The other day I was in-between doctor appointments and craving BBQ from a favorite restaurant. I went through it. Counter to everything I just wrote, I didn’t want to hassle with getting my wheelchair in and out of my car, I didn’t want to miss my timing and fumble through opening the front door, I didn’t want to be a guy in a wheelchair in a busy restaurant right in the center of town with all the pretty people right at lunchtime, and I didn’t want to deal with people looking at me.
But then I did what I usually do. I said ‘fuck it.’ After all, I’m a pretty people too (less I forget).
I went to the restaurant. I fumbled through the door. I sat on the patio because it was a nice day, right on the sidewalk. Other pretty people walked by. They walked in and out of the restaurant right past my table. I asked the waitress to change the TV to Olympic Volleyball. I watched the US fall to Russia in the bronze medal match. I ate my Brisket salad. I flirted with a girl over text. I smiled at people who I made I contact with. I paid my bill. I took off for my doctor’s appointment, and life went on.
RJ Mitte is right. I hope a lot of disabled people see his message. When you want to do something, go to it. Don’t hide your disability. Don’t hide who you are or what you are. Show it to the world. Not by Snapchatting or posting it to Twitter, but getting out IRL. Go rock climbing or paddle boarding. Go to lunch and flirt with the girl. Go do things you want to do.
And that goes for you able-bodied people too. Take it from me, it could be snatched from you in an instant.
Now get on it while I Snap this and post it to Twitter.
Cherie H. says
You continue to impress me with your amazing attitude and ambition. You have already gone so far in this life and will continue to do so my friend. I’ve said over and over and I’ll say it again, so proud of you and proud to call you my friend.
Peggy House says
This reminds me of the grit and determination of my daughter. Debbie, who in the throes of MS never slowed down or gave up one inch without a fight. Thanks for sharing your observation and zest for life whatever your circumstance.

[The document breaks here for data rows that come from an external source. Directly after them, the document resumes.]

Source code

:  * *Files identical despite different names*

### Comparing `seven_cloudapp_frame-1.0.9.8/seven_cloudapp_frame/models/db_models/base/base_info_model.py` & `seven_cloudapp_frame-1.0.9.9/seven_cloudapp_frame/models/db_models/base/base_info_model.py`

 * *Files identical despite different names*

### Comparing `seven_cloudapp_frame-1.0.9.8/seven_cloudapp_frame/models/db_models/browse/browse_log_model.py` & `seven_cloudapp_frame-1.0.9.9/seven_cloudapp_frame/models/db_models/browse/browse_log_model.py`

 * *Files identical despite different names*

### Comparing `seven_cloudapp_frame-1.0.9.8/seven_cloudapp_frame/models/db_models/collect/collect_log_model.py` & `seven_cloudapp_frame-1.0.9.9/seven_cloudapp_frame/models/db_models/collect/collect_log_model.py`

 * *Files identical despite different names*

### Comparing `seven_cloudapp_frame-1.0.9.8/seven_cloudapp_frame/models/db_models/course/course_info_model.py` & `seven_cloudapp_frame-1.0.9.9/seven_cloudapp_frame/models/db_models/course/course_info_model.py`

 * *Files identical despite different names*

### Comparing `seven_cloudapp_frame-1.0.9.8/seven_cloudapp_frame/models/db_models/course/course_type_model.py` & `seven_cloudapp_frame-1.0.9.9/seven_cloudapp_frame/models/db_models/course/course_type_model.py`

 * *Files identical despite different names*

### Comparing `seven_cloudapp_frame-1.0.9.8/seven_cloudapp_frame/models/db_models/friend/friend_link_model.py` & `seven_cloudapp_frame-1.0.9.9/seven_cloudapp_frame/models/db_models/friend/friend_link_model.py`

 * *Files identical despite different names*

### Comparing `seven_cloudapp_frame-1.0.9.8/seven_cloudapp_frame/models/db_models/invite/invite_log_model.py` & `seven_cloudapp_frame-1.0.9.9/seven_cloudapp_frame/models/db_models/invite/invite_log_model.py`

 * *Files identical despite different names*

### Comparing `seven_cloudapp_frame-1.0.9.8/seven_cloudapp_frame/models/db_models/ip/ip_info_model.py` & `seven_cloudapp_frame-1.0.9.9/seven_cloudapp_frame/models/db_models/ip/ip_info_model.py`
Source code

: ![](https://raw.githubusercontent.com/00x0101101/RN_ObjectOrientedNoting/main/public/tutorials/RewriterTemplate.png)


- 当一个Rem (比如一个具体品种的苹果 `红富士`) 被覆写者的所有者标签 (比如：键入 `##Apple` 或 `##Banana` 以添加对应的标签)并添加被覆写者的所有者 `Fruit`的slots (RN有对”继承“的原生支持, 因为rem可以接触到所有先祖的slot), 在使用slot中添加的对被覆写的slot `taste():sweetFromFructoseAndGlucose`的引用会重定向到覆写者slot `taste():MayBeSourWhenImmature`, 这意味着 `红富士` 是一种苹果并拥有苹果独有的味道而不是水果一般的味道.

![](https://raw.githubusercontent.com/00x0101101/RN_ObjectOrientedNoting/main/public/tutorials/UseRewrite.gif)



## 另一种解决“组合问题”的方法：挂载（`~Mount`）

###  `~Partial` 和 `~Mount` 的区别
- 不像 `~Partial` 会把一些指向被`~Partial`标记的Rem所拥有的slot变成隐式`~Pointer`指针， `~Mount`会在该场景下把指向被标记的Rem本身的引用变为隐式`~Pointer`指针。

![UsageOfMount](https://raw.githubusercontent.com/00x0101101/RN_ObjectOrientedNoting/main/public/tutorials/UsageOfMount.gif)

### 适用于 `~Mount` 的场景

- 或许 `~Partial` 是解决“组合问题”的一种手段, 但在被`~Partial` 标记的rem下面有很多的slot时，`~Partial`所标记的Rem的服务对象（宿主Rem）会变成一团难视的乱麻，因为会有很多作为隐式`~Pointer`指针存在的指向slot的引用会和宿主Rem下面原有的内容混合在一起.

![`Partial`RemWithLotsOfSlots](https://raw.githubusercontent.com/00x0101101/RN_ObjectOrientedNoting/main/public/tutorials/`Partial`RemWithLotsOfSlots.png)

Rob, from a person that is 14yrs post injury to you a 1 year post injury, you have amazing insight and very mature for a 1 im year post injury SCI. Mature I mean we have to learn about our bodies all over again and after about 6 months post discharge I was more and more comfolrotable in getting out of the house. The looks and awards stares no longer bother me and you know me, I’m out a lot and busy. Your friend is right stigma and and the role society views us affects each and everyone of us. If we don’t conform to the norms of society we are outcasts. With the current Paralympics and the exposure they are getting hopefully this can encourage more individuals with disabilities to get out and do something they enjoy. Cheers my friend.